• **The task**
Where the line containing "hfov_deg: 15.4" appears below, begin there and reproduce each line exactly through the last one, omitting pictures.

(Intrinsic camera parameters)

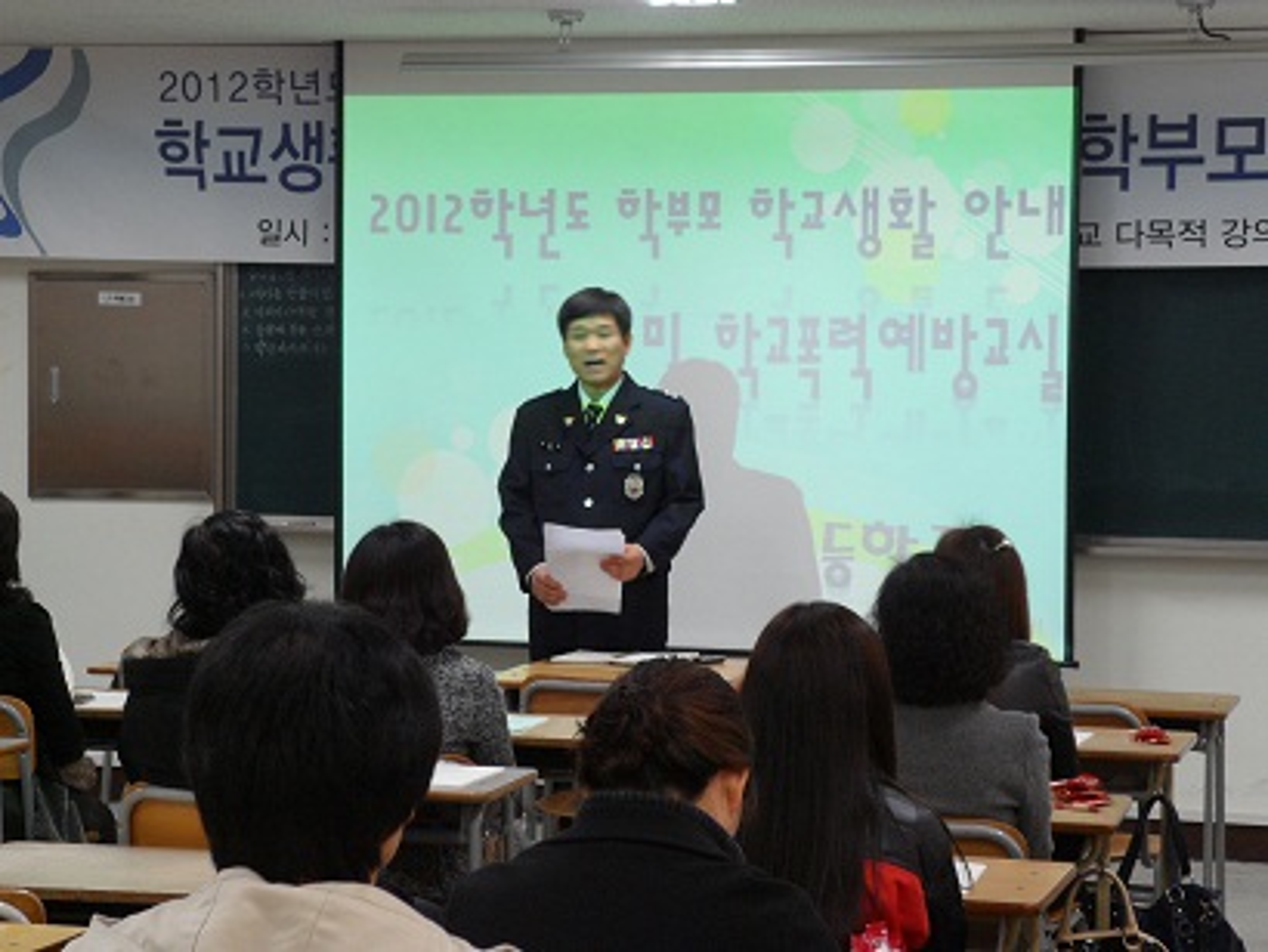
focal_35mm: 86
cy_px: 476
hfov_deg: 22.7
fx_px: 3152
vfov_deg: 17.2
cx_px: 634
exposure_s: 1/20
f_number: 4.3
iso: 200
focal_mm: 15.4
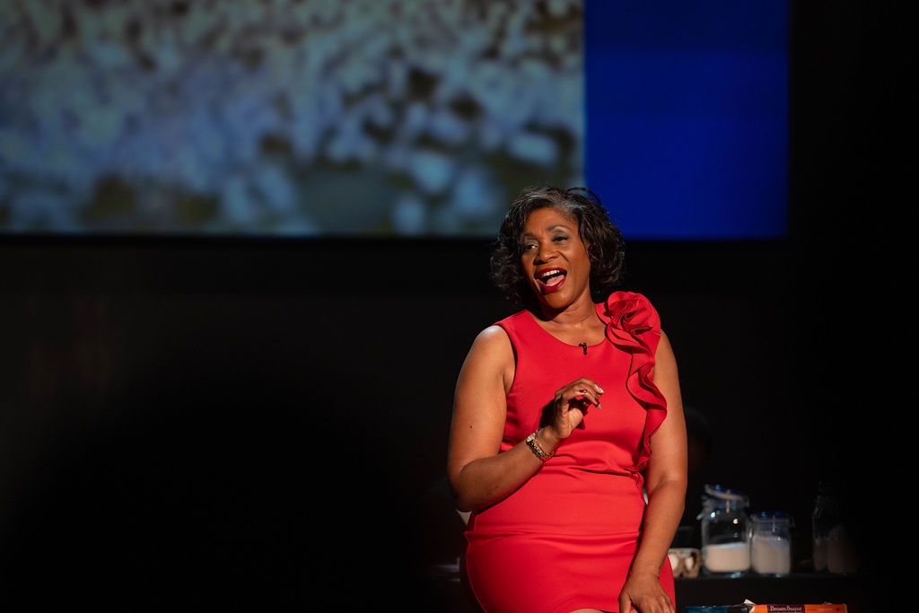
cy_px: 306
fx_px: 5139
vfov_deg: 6.8
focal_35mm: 201
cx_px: 460
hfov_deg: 10.2
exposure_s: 1/125
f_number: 2.8
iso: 640
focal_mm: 200
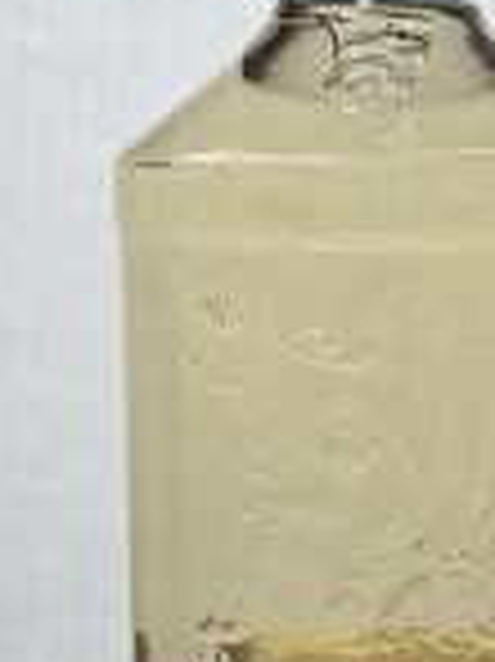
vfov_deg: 26.0
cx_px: 369
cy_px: 365
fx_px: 1432
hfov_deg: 19.5
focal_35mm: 75
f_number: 1.8
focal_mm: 5.4
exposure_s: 1/120
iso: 200
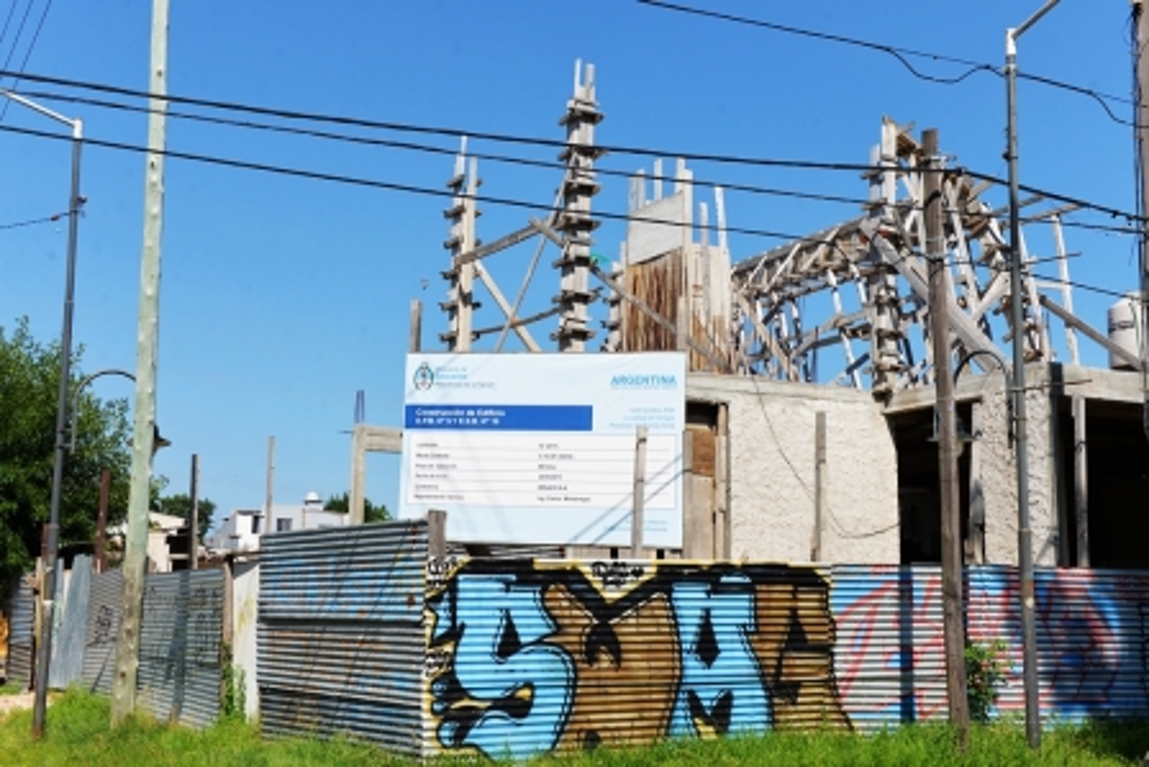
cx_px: 574
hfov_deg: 41.1
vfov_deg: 28.1
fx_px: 1532
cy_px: 384
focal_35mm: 48
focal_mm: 48
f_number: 9
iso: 100
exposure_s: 1/320
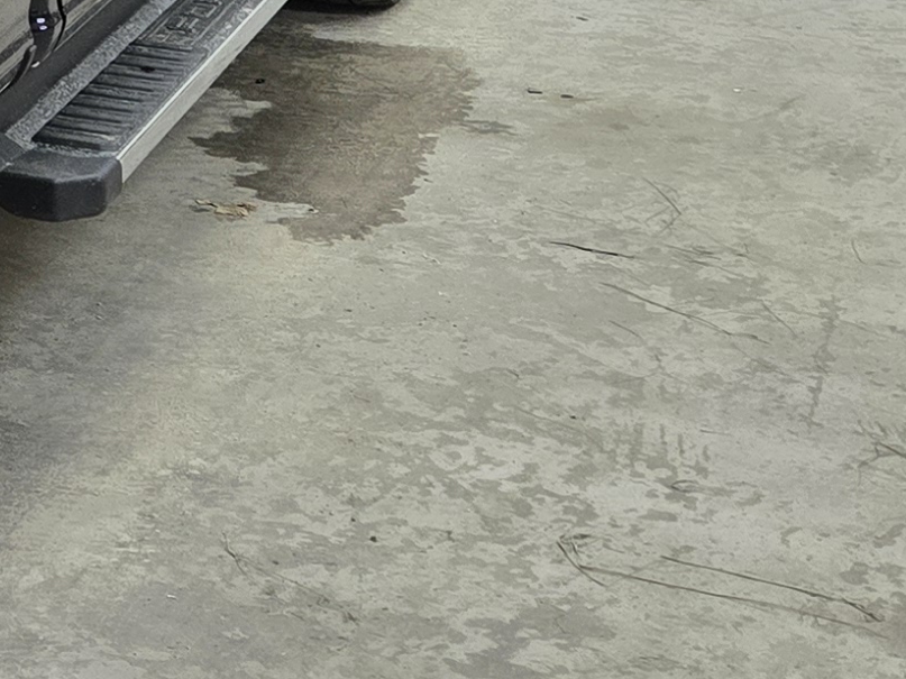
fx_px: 2983
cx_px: -615
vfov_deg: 12.0
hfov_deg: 15.4
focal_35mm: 114
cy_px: -529
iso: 250
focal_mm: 5.4
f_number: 1.8
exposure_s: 1/120
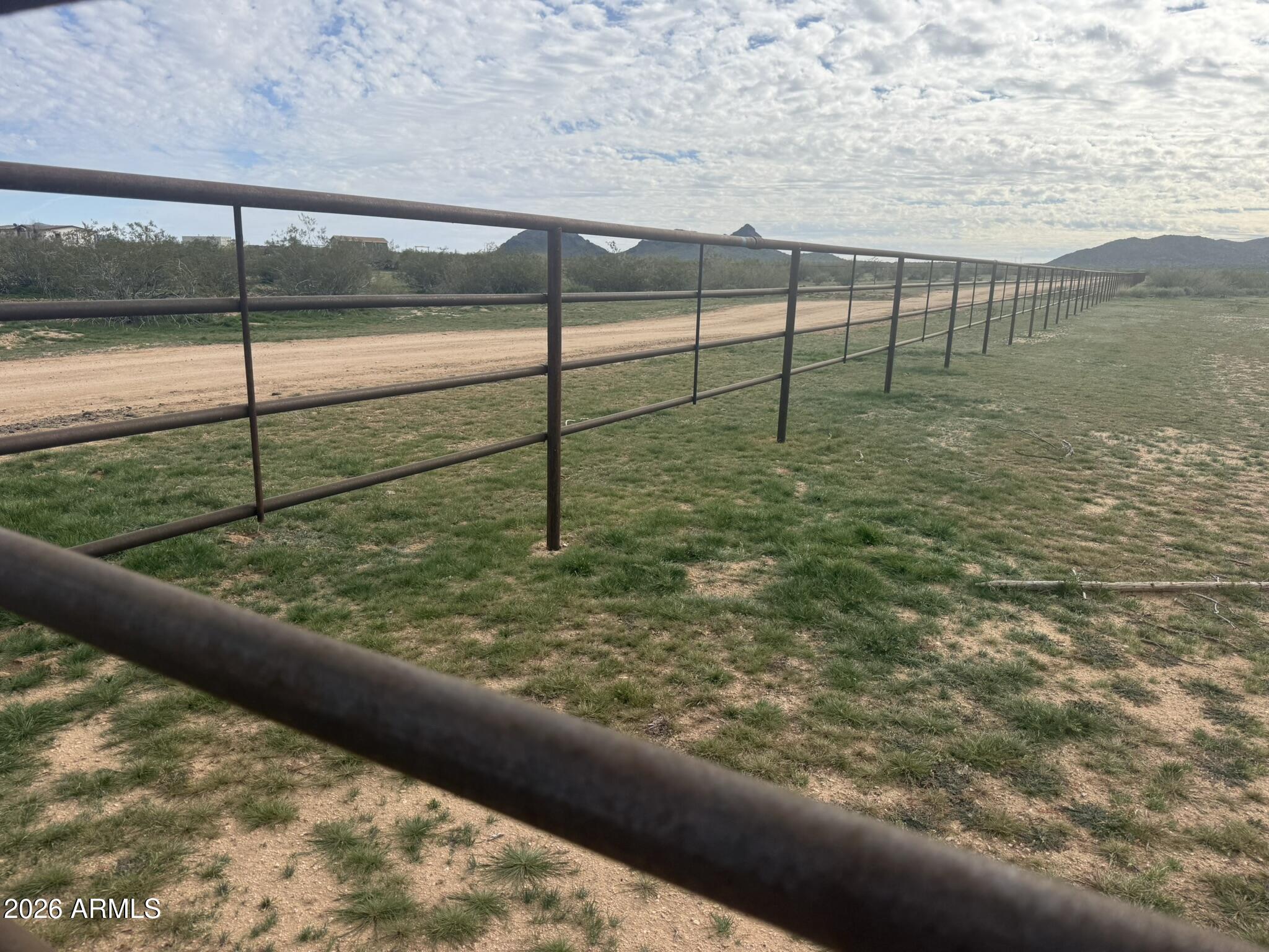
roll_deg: -1.2
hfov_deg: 71.6
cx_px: 634
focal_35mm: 24
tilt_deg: -12.9
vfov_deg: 56.8
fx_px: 880
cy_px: 476
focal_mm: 6.76
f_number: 1.78
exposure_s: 1/6173
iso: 100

• **Answer to the exercise**
hfov_deg: 15.4
focal_35mm: 114
cy_px: -529
iso: 250
focal_mm: 5.4
f_number: 1.8
exposure_s: 1/120
roll_deg: -1.2
hfov_deg: 71.6
cx_px: 634
focal_35mm: 24
tilt_deg: -12.9
vfov_deg: 56.8
fx_px: 880
cy_px: 476
focal_mm: 6.76
f_number: 1.78
exposure_s: 1/6173
iso: 100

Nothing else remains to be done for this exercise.